Günümüzde insanlar her an her alanda, her mevzuda, hele de habercilikte, bir de tarafgir ise karşı arafın vay haline: Öküz altında buzağı arar, fil bulur deve çıkartırlar.
Benim gibi Bab-ı Ali artığı bir kaç kişi var hala çok şükür, öküz, buzağı, dana, fil, deve ile işi olmayan…
Genelde gidenler adlarını gönüllere yazdırmamışlarsa, suretlerini yüreklere nakşetmemişlerse gidişlerinin kırıkı dolmadan ne adları hatırlanır ne yüz hatları…

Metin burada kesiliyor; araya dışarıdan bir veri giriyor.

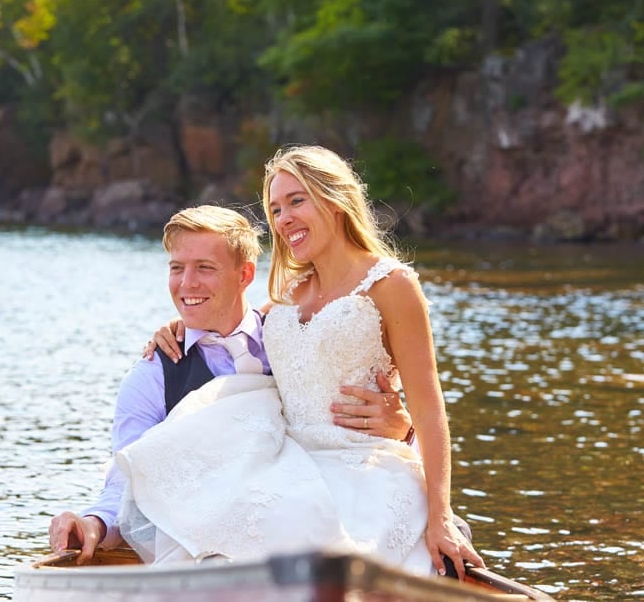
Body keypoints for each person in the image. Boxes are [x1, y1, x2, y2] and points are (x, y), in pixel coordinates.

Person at [124, 146, 484, 579]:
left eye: (297, 201)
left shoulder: (393, 285)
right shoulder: (287, 295)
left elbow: (430, 408)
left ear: (334, 199)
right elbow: (226, 317)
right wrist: (181, 324)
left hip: (363, 470)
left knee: (330, 561)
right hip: (288, 465)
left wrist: (440, 513)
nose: (283, 219)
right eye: (275, 208)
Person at [48, 205, 416, 565]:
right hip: (219, 550)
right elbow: (127, 480)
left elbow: (347, 429)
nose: (186, 283)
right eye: (177, 268)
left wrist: (403, 430)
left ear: (245, 275)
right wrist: (93, 524)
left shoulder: (292, 338)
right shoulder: (152, 376)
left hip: (327, 513)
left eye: (204, 268)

İşte gereği düşünülen fotoğrafın orjinali:
Sayın Dr. Ömer Özgül beyefendi, Hollanda’ya hoş geldiniz. Sağlıklı başarılı hizmetler dilerim. Ben haberimde / yorumumda düşünülmekte demiyor, adınızdan söz ettirecek işler yapacağınıza inanıyorum. ( Sedat ne demek istedi düşünülmekte derken tam da anlamış değilim )
Saygıdeğer Ömer bey, muhterem büyükleriniz mutlaka Hz. Ömer’in hayatına, kişiliğine, adaletine saygıdan sevgiden, hürmetten dolayı size Ömer adını vermiştir. Çok ağırdır bu ismi taşımak ama ben taşıyacağınıza inanıyorum.
Rotterdam İslam Üniversitesi kurucu rektörü Prof. Ahmet Akgündüz’e sormuşlar, demiş ki, “ Allah için söylemem gerekiyorsa beni çok eleştirdiği de oldu, Üniversite kurulurken desteği de. Fakat ben Yavuz’u Ömer’e benzetirim, 40’ından öncesi ve sonrası”
Geçtiğimiz yıl iftar yemeğinde dedim ki, “ Hocam, hakkımda söylediklerinizle siz benim omuzlarıma nasıl bir yük yüklediğinizin farkında mısınız., ben bu yükü, nasıl taşıyacağım”
Yazılarımı yazarken hep o yükün ağırlığını hissederek yazarım, böyle biline…
Yavuz Nufel-Nhaber.nl
Prof.Ahmet Gunduz beye Ben bu yuku nasil tasiyacagim diye sorman bile bu yuku tasidiginin tescili demektir. Yazmasam olmaz yahut ben soylemistim demek ne bileyim bence daha guzel gibi selamlar basarilar.